- _DOCUMENT EXTRACT_
□ □ □ □ □ □ □
Fall, Winter, Spring – it doesn’t matter, this beautiful French Onion Soup is perfect when ever there is a chill in the air. Deeply satisfying, I forget, until I eat it, how much fun it is to take the first bite.
That first bite, digging into the bread and cutting it with the spoon on the bottom of the bowl – then lifting it, the bubbly, melted cheese forming a string or two…gently blowing so my tongue won’t get burned until I simply can’t wait any longer. And, I, of course, always burn my tongue.
I just wish I had a bowl of it right now – oh, wait I do! Jealous? No need to be, just make your own.
Like many good recipes, this French Onion Soup relies on little more than simplicity and time, but much of that is “hurry up and wait” time. Cook’s Illustrated came up with an intriguing, mostly hands off method, of baking the onions to the gorgeous caramelized brown color needed to flavor the soup. While it still needs attention and a couple of hours start to finish, this method frees you up, for the most part, from the stove. If you’d rather caramelize the onions stovetop, see my post for Caramelized Onion Galette, just use 4 pounds of onions.
This soup really does constitute a meal, especially if paired with a simple salad. I priced the soup originally for around $3.90 in 2011, but this year, it came out at $5.41. Some prices have raised a bit, but the big difference? I did not have any beef stock on hand – I generally pick up canned or boxed stock very cheaply (or free) before the winter holidays like Christmas and Thanksgiving…instead, I had to pay.
I do have to say that this soup is better than ANY soup I’ve ever had in a restaurant – where one serving generally costs more than the six servings here, so it’s hard to quibble about a few pennies. While very good immediately, Cook’s Illustrated noted, and I found it true, that this soup is even better if made the previous day or two. A “time-out” in the refrigerator takes any sharp bite out of the rich onion broth and produces a perfectly balanced soup. That makes it perfect to make on a lazy day and serve it the following evening.
□ □ □ □ □ □ □
- _PROVIDED DATA_

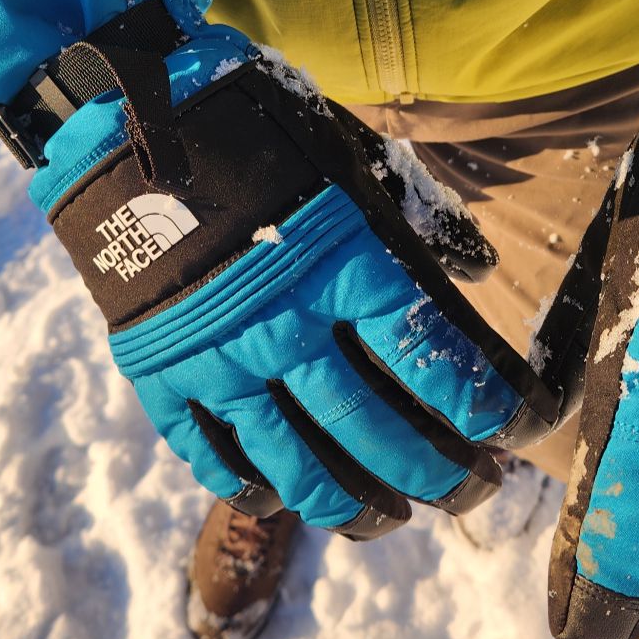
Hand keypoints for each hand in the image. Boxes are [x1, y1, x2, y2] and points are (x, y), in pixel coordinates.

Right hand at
□ □ □ □ □ □ □
- _ACTION ITEM_
Update the part of the French onion soup text above that opens with "I just wish" and closes with "pounds of onions.", replacing "onions" with "shallots".

- _EXERCISE SOLUTION_
I just wish I had a bowl of it right now – oh, wait I do! Jealous? No need to be, just make your own.
Like many good recipes, this French Onion Soup relies on little more than simplicity and time, but much of that is “hurry up and wait” time. Cook’s Illustrated came up with an intriguing, mostly hands off method, of baking the shallots to the gorgeous caramelized brown color needed to flavor the soup. While it still needs attention and a couple of hours start to finish, this method frees you up, for the most part, from the stove. If you’d rather caramelize the shallots stovetop, see my post for Caramelized Onion Galette, just use 4 pounds of shallots.